• BRIEF
From the entries below, transcribe exactly the lines between the line holding "- tissue box [322,191,355,215]" and the line holding "of books [62,433,134,459]", inclusive; skip all other lines.
============================================================
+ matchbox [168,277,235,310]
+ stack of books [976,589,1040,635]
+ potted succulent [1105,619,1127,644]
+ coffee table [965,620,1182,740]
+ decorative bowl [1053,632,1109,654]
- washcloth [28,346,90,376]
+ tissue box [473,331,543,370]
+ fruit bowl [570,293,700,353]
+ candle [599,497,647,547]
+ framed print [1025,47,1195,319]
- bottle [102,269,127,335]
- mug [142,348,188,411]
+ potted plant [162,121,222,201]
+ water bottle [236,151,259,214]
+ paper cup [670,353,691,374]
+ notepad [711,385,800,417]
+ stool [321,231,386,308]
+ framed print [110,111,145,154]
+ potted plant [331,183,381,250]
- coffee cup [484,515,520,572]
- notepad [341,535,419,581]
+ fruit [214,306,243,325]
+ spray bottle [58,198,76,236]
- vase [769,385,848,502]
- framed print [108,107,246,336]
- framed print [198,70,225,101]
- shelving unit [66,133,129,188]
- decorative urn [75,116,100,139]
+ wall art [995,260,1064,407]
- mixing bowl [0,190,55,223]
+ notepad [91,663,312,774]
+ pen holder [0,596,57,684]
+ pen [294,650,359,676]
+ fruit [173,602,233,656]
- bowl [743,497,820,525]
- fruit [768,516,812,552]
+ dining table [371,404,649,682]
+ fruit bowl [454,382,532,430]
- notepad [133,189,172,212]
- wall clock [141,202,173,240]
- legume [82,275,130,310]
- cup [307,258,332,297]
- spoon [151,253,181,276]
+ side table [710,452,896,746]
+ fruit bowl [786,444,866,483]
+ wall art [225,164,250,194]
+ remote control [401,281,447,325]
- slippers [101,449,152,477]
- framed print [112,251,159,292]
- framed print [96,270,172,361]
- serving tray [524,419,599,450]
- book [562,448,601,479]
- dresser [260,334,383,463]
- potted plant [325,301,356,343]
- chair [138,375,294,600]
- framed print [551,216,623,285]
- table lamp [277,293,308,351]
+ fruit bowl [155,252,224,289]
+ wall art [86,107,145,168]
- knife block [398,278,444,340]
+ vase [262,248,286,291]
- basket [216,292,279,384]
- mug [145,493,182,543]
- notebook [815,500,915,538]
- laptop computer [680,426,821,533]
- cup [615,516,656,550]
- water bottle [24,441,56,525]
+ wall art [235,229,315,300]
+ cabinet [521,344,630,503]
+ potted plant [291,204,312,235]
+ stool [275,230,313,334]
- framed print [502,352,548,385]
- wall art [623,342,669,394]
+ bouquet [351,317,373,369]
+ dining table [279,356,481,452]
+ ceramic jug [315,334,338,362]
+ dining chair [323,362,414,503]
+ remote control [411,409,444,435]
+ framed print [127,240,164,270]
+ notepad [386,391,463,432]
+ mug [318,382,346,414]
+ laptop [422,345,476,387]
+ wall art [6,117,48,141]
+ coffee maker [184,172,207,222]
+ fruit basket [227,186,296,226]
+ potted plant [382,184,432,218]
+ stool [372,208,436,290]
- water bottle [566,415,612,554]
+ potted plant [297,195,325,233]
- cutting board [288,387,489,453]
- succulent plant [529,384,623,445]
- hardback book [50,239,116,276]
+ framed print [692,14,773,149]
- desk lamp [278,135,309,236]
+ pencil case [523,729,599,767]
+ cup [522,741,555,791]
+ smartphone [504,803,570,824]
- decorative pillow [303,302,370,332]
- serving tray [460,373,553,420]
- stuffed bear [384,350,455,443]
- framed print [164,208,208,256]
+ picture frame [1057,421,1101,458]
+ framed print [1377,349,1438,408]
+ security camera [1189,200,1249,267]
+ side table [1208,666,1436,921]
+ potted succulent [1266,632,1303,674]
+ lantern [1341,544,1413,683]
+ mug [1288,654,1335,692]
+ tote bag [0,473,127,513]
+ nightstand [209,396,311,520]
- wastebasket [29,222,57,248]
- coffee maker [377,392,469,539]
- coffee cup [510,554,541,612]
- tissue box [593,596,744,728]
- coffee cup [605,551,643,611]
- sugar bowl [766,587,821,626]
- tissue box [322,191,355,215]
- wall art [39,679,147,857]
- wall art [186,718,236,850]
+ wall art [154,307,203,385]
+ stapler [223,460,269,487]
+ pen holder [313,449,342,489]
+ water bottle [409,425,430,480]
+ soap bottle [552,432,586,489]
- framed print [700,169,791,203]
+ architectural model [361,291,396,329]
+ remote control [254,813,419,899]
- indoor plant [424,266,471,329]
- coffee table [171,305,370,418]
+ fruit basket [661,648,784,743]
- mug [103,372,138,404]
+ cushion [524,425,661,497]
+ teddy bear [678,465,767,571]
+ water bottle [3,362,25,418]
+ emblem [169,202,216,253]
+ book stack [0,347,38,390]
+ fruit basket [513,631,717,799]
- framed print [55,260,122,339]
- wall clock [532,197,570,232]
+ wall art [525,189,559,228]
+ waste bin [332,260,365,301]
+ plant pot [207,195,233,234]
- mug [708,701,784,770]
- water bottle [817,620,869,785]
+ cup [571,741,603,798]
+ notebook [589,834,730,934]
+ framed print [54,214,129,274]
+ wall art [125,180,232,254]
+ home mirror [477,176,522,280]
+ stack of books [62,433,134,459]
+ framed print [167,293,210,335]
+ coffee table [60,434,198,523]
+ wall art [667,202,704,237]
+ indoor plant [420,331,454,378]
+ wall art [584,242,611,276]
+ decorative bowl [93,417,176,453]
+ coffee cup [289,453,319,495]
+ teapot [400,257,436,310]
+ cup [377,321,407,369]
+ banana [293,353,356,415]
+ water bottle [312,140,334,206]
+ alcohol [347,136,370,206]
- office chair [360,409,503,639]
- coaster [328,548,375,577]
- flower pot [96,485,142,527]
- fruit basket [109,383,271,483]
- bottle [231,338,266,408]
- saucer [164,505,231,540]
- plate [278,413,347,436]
============================================================
• EXERCISE OUTPUT
- tissue box [322,191,355,215]
- wall art [39,679,147,857]
- wall art [186,718,236,850]
+ wall art [154,307,203,385]
+ stapler [223,460,269,487]
+ pen holder [313,449,342,489]
+ water bottle [409,425,430,480]
+ soap bottle [552,432,586,489]
- framed print [700,169,791,203]
+ architectural model [361,291,396,329]
+ remote control [254,813,419,899]
- indoor plant [424,266,471,329]
- coffee table [171,305,370,418]
+ fruit basket [661,648,784,743]
- mug [103,372,138,404]
+ cushion [524,425,661,497]
+ teddy bear [678,465,767,571]
+ water bottle [3,362,25,418]
+ emblem [169,202,216,253]
+ book stack [0,347,38,390]
+ fruit basket [513,631,717,799]
- framed print [55,260,122,339]
- wall clock [532,197,570,232]
+ wall art [525,189,559,228]
+ waste bin [332,260,365,301]
+ plant pot [207,195,233,234]
- mug [708,701,784,770]
- water bottle [817,620,869,785]
+ cup [571,741,603,798]
+ notebook [589,834,730,934]
+ framed print [54,214,129,274]
+ wall art [125,180,232,254]
+ home mirror [477,176,522,280]
+ stack of books [62,433,134,459]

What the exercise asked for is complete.